> _What to produce_:
The data below should be retyped exactly, with the pictures left out.

> _Dataset section_:
++++++++++
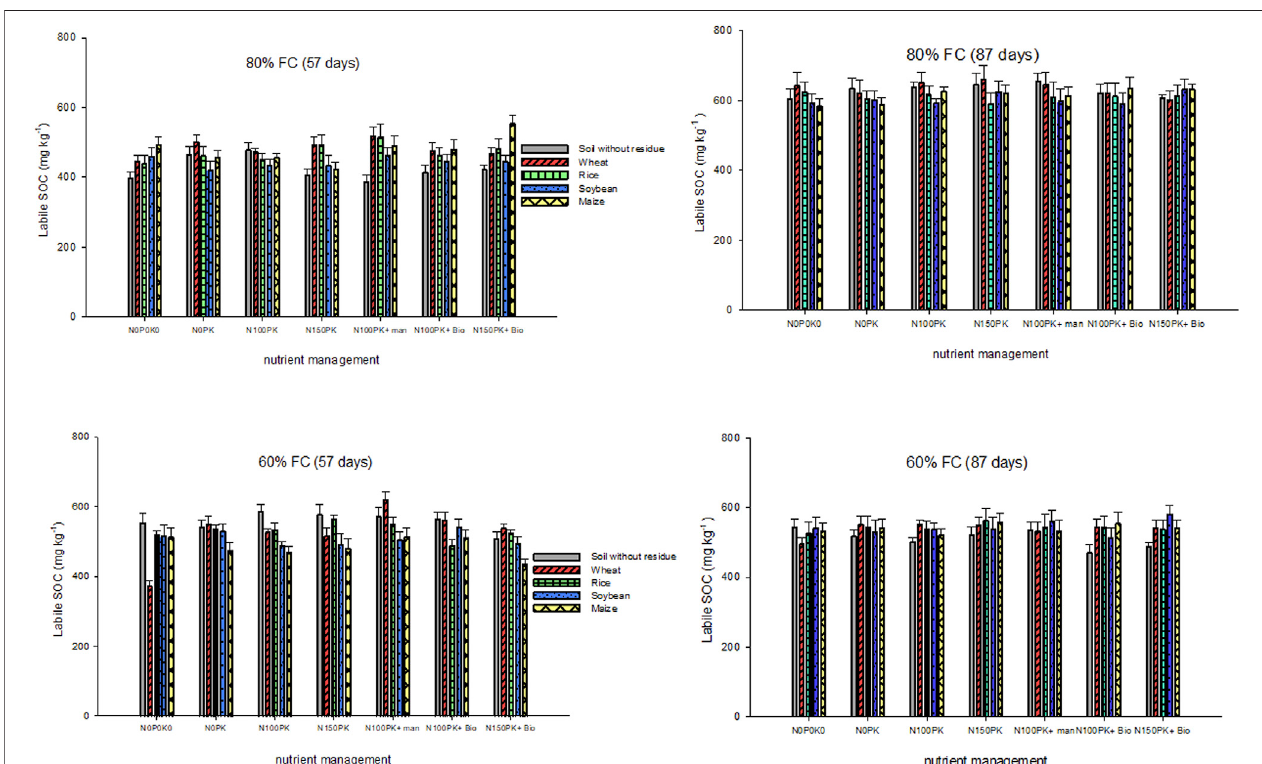
FIGURE 5 | Labile soil organic carbon (mg kg − 1 ) as in fl uenced by residue types, nutrients, and soil moisture after 57 and 87 days ofincubation. Details of labile soil organic carbon statistics are provided in Tables 3 , 6 .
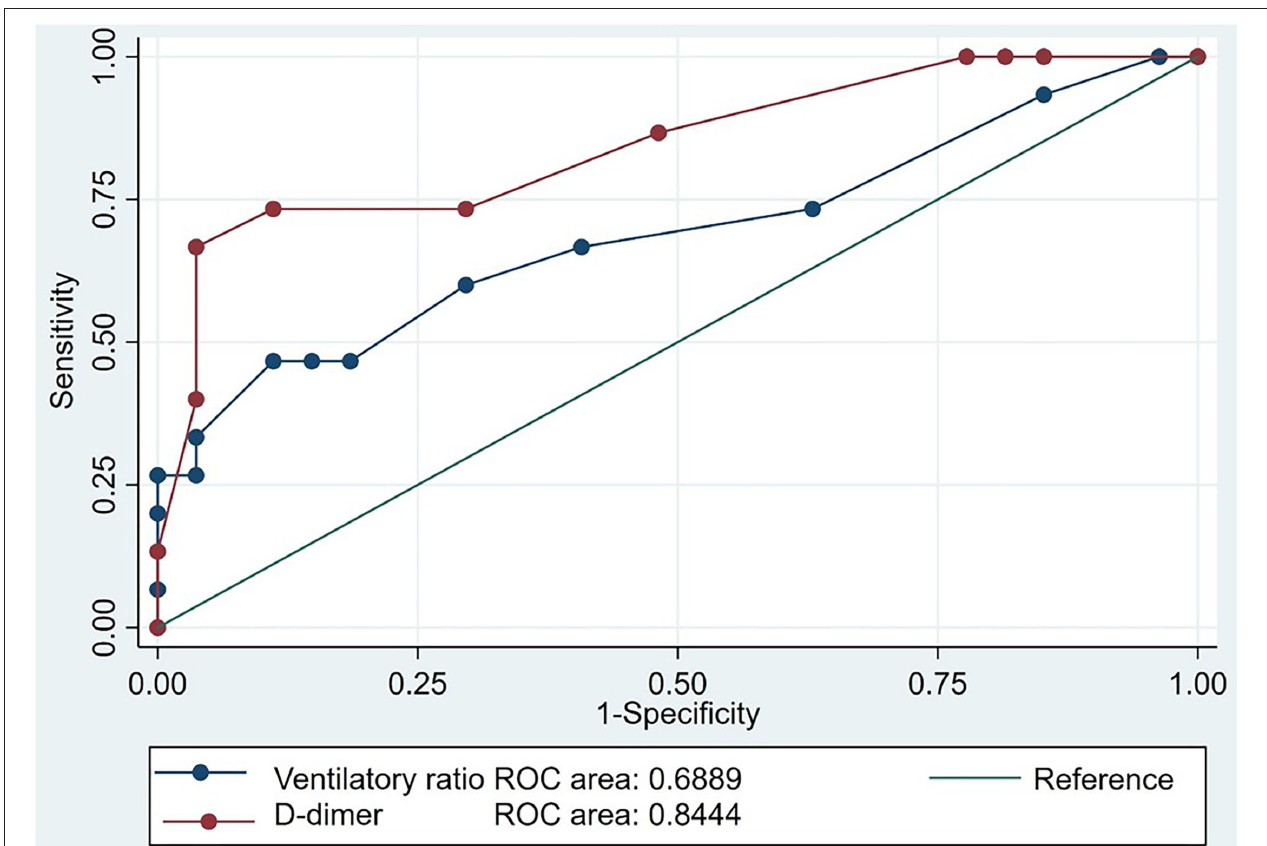
FIGURE 2 | Receiver operator characteristic curve assessing the performance of the ventilatory ratio (VR) and D-dimer in predicting the development of pulmonary embolism in 42 patients with COVID-19 associated acute respiratory distress syndrome. The predictive value of D-dimer was significantly improved over that of the VR when comparing areas under the receiver operator curve (ROC) P =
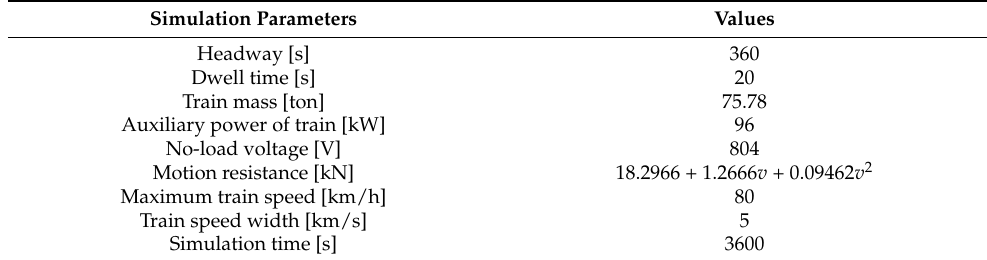
Table 1. Simulation parameters for TPS and DCPS.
++++++++++
> _Answer below_:
FIGURE 5 | Labile soil organic carbon (mg kg − 1 ) as in fl uenced by residue types, nutrients, and soil moisture after 57 and 87 days ofincubation. Details of labile soil organic carbon statistics are provided in Tables 3 , 6 .
FIGURE 2 | Receiver operator characteristic curve assessing the performance of the ventilatory ratio (VR) and D-dimer in predicting the development of pulmonary embolism in 42 patients with COVID-19 associated acute respiratory distress syndrome. The predictive value of D-dimer was significantly improved over that of the VR when comparing areas under the receiver operator curve (ROC) P =
Table 1. Simulation parameters for TPS and DCPS.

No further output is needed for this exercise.